1.     Structure-shifts, which involve a grammatical change between the structure of the ST and that of the TT;
 

2.     Class-shifts, when a SL item is translated with a TL item which belongs to a different grammatical class, i.e. a verb may be translated with a noun;
 

3.     Unit-shifts, which involve changes in rank;
 

4.     Intra-system shifts, which occur when 'SL and TL possess systems which approximately correspond formally as to their constitution, but when translation involves selection of a non-corresponding term in the TL system' (ibid.:80). For instance, when the SL singular becomes a TL plural.

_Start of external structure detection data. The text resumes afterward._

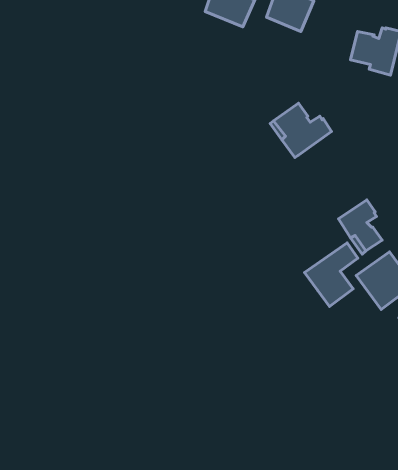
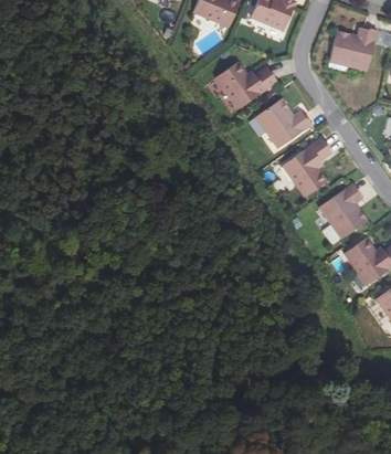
building: none -> [215,61,277,108]
building: [305,243,358,307] -> [283,137,332,197]

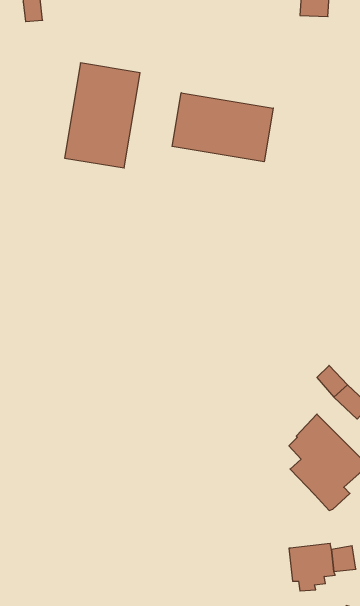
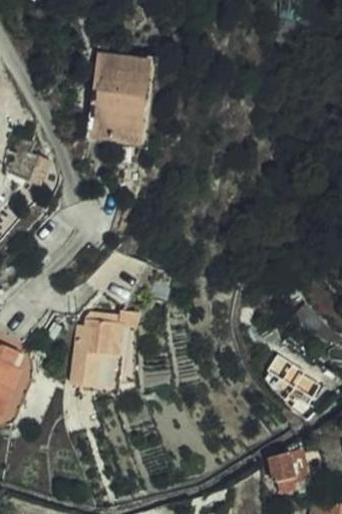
building: [172,93,273,162] -> none
building: none -> [70,309,136,395]

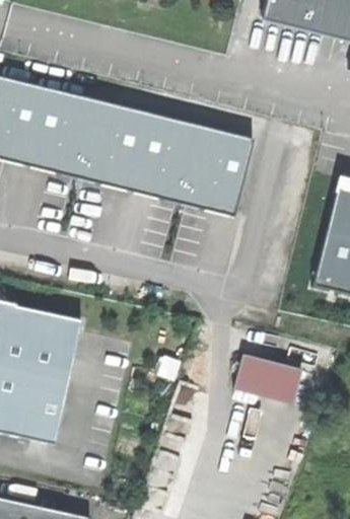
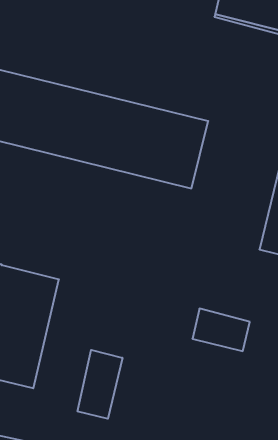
building: none -> [78,350,122,419]

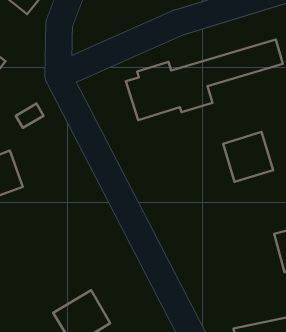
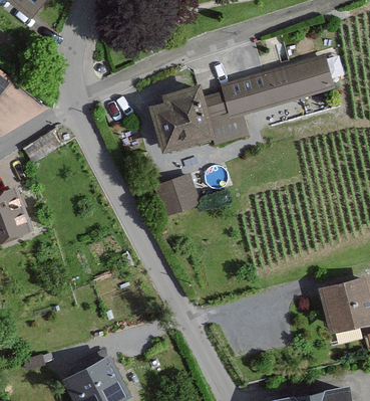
building: [223,132,273,182] -> none
building: none -> [151,175,198,220]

Catford was very much criticized for his linguistic theory of translation. One of the most scathing criticisms came from Snell-Hornby (1988), who argued that Catford's definition of textual equivalence is 'circular', his theory's reliance on bilingual informants 'hopelessly inadequate', and his example sentences 'isolated and even absurdly simplistic' (ibid.:19-20). She considers the concept of equivalence in translation as being an illusion. She asserts that the translation process cannot simply be reduced to a linguistic exercise, as claimed by Catford for instance, since there are also other factors, such as textual, cultural and situational aspects, which should be taken into consideration when translating. In other words, she does not believe that linguistics is the only discipline which enables people to carry out a translation, since translating involves different cultures and different situations at the same time and they do not always match from one language to another.

 

 

“The attack against the concept of ‘equivalence’ in the field of translation studies has a slightly dated touch: definitions of equivalence based on formal, syntactic and lexical similarities alone have actually been criticized for a long time, and it has long been recognized that such narrow views of equivalence fail to recognize that two linguistic units in two different languages may be ambiguous in multiple ways. Formal definitions of equivalence have further been revealed as deficient in that they cannot explain appropriate use in communication. This is why functional, communicative or pragmatic equivalence have been accredited concepts in contrastive linguistics for a very long time, focusing as they do on language use rather than structure. It is these types of equivalence which have become particularly relevant for translation, and this is nothing new (cf. Catford  1965,26)”

 

CATFORD, J.C. (1965). A Linguistic Theory of Translation. London, Oxford University Press.

 

Intercessor, obeyed, prophet, gracious,

Bountiful, majestic, affable, marked with the seal of God.

شفیع مطاع نبی کریم

قسیم جسیم نسیم  وسیم

3.وسیم (زیبا/ خوبروی) is a single SL adjective translated into "marked with the seal of God" which is a clause. This is unit shift or rank shift.

 

 

 

Those who attend permanently at the temple of his glory confess the imperfection of their worship and say: We have not worshipped thee according to the requirements of thy worship; and those who describe the splendour of his beauty are rapt in amazement saying: We have not known thee as thou oughtest to be known.

عاکفان کعبه جلالش به تقصیر عبادت معترف که ما عبدناک حق عبادتک و واصفان حلیه جمالش به تحیر منسوب که ما عرفناک حق معرفتک

4.عاکف(به جایی مقیم شونده) is an adjective translated into "those who attend permanently at", this is a sample of unit/ rank shift.

 

 

 

If someone asks me for his description,

What shall I despairing say of One who has no form?

The lovers have been slain by the beloved.

No voice can come from the slain.

گر کسی وصف او  ز من پرسد

بی دل از بی نشان چه گوید باز

عاشقان کشتگان معشوقند

بر نیاید ز کشتگان آواز

5.بی نشان (صفت مرکب؛ بی+نشان)  is an adjective translated into "one who has no form" , this is unit/ rank shift.

 

 

 

These pretenders are ignorantly in search of Him,

Because he who obtained knowledge has not returned.

این مدعیان در طلبش بی خبرانند(صفت مرکب)

کان را که خبر شد خبری باز نیامد

6.بیخبران is translated into "ignorantly" this is class shift.